Wewenang Notaris dalam Membuat Surat Keterangan Waris (SKW)
Wewenang notaris dalam pembuatan Surat Keterangan Waris (SKW) sebenarnya tidak memiliki dasar hukum yang tegas kecuali untuk harta warisan yang berupa hak atas tanah. Berdasarkan Pasal 111 Permen ATR/KBPN No. 16 Tahun 2021, notaris memang diberikan kewenangan membuat SKW, terutama untuk pendaftaran peralihan hak atas tanah karena warisan. Namun, dalam untuk harta selain tanah, dasar hukum untuk pembuatan SKW oleh notaris tidak diatur secara eksplisit. Ini menciptakan celah hukum yang menyebabkan variasi praktik di lapangan.
Dalam praktiknya, terdapat dua bentuk akta yang sering digunakan oleh notaris dalam pembuatan SKW:
1. Brevet Akta: Bentuk akta ini tidak dikenal sama sekali baik Peraturan Jabatan Notaris (PJN) peninggalan Belanda, maupun dalam UUJN sebagai hukum nasional.
2. Partij Akta: Akta ini merupakan akta pihak yang berasal dari kesepakatan para pihak.

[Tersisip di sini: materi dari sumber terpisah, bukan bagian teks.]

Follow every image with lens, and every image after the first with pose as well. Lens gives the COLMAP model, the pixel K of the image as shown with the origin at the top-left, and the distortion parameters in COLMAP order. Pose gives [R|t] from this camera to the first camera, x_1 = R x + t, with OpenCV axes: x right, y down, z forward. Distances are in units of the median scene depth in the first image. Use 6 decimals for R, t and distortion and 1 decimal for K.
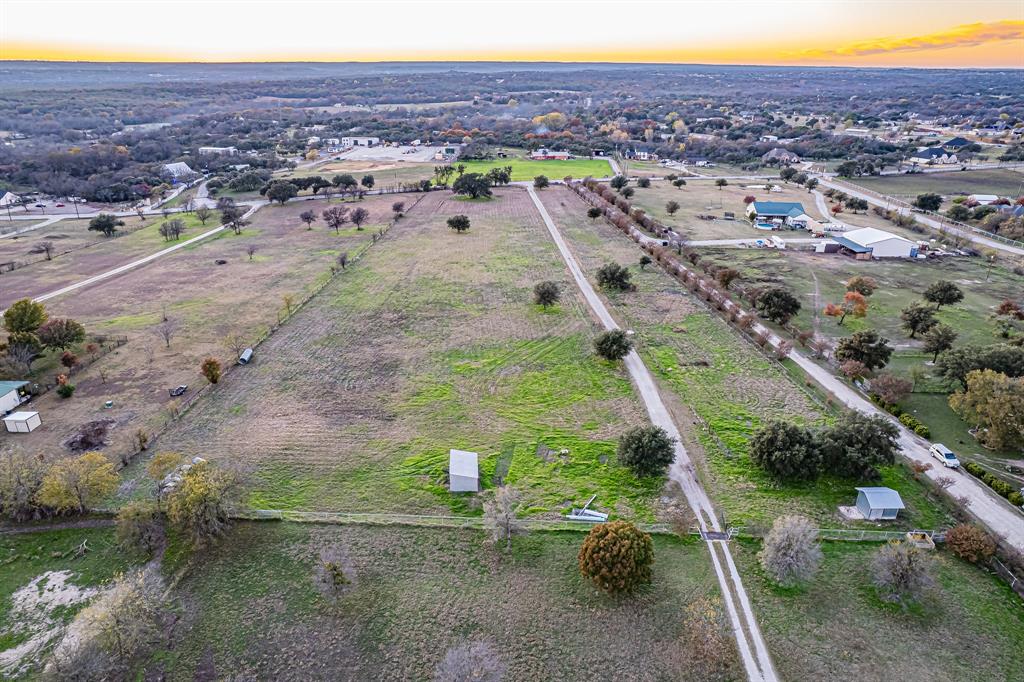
lens RADIAL K [[666.3, 0, 507.1], [0, 666.3, 341.0], [0, 0, 1]] dist [-0.084038, 0.076787]
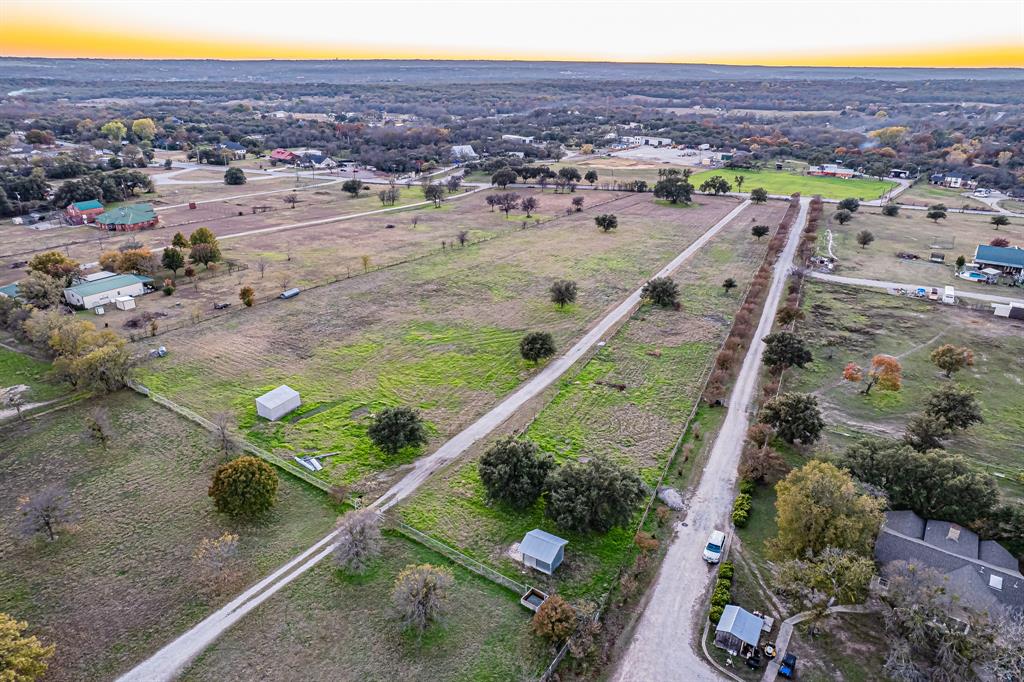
lens RADIAL K [[666.3, 0, 507.1], [0, 666.3, 341.0], [0, 0, 1]] dist [-0.084038, 0.076787]
pose [[0.847830, 0.210914, -0.486517, 0.473267], [-0.212361, 0.975756, 0.052936, -0.034419], [0.485887, 0.058436, 0.872066, 0.095638]]
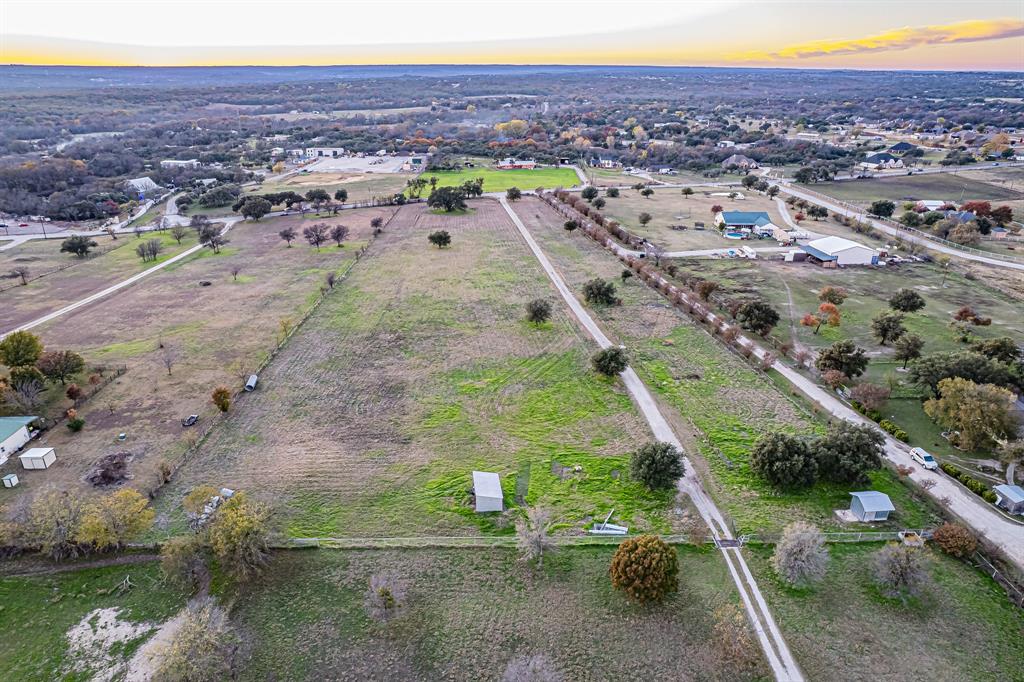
lens RADIAL K [[666.3, 0, 507.1], [0, 666.3, 341.0], [0, 0, 1]] dist [-0.084038, 0.076787]
pose [[0.997791, -0.027709, 0.060378, -0.051982], [0.027909, 0.999607, -0.002477, -0.022593], [-0.060286, 0.004157, 0.998172, -0.030609]]
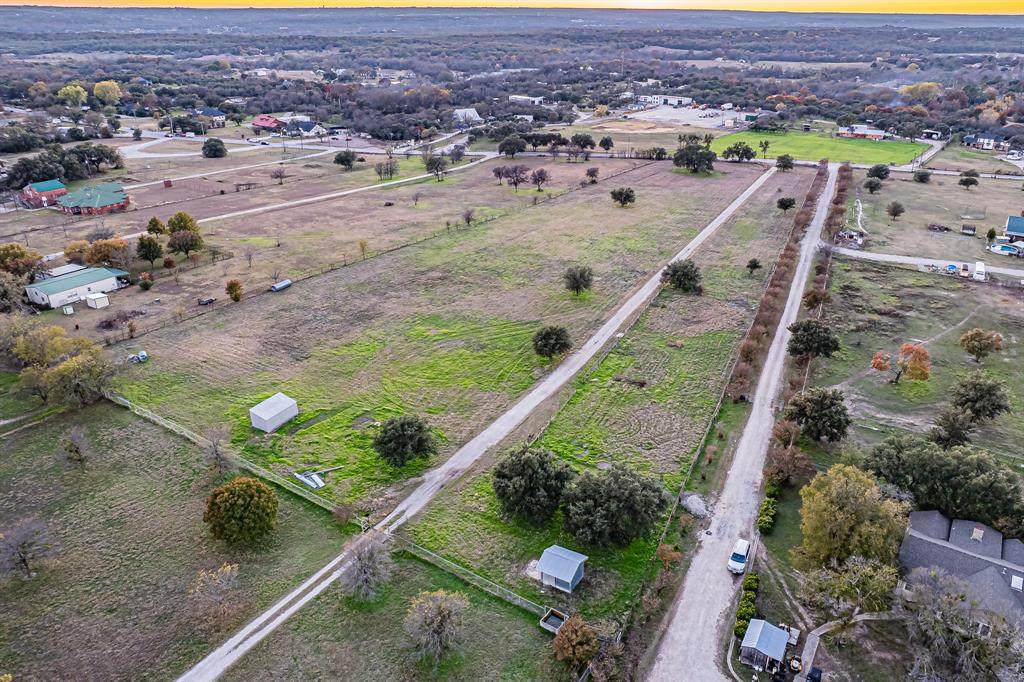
lens RADIAL K [[731.3, 0, 556.5], [0, 731.3, 311.9], [0, 0, 1]] dist [-0.086793, 0.080964]
pose [[0.876178, 0.188493, -0.443601, 0.480282], [-0.191162, 0.980777, 0.039173, -0.058918], [0.442457, 0.050477, 0.895368, 0.074812]]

Sejarah Wewenang Notaris dalam Pembuatan SKW
Asal usul kewenangan notaris untuk membuat Surat Keterangan Waris dapat ditelusuri ke masa Hindia Belanda. Pada masa itu, notaris diberi kewenangan untuk mengurus warisan bagi warga Eropa yang tinggal di Hindia Belanda, karena mereka tunduk pada sistem hukum perdata Eropa (BW). Awalnya, notaris hanya berperan bagi warga Eropa, sedangkan untuk penduduk pribumi dan golongan lain, hukum adat dan hukum Islam yang berlaku. Seiring waktu, kewenangan notaris diperluas untuk menangani berbagai golongan masyarakat, meskipun tanpa landasan hukum yang tegas dalam hal pembuatan SKW di luar konteks warisan tanah.

Namun, sampai saat ini, peran notaris dalam pembuatan SKW tetap dilaksanakan, terutama untuk memberikan kemudahan bagi masyarakat yang membutuhkan kepastian hukum terkait hak waris mereka. Meski begitu, perbedaan dalam bentuk akta yang dibuat menunjukkan bahwa praktik ini masih membutuhkan penyempurnaan dan landasan hukum demi  kepastian hukumnya.

Kesimpulan

Dengan adanya pluralisme hukum waris di Indonesia, penting bagi masyarakat, terutama ahli waris, untuk memahami sistem hukum yang berlaku bagi mereka. Peran notaris dalam pembuatan SKW sangatlah penting, namun masih ada celah hukum yang perlu diperjelas, khususnya terkait kewenangan di luar warisan tanah. Notaris perlu hati-hati dalam memilih bentuk akta yang digunakan agar dapat memberikan kepastian hukum yang diharapkan oleh para ahli waris.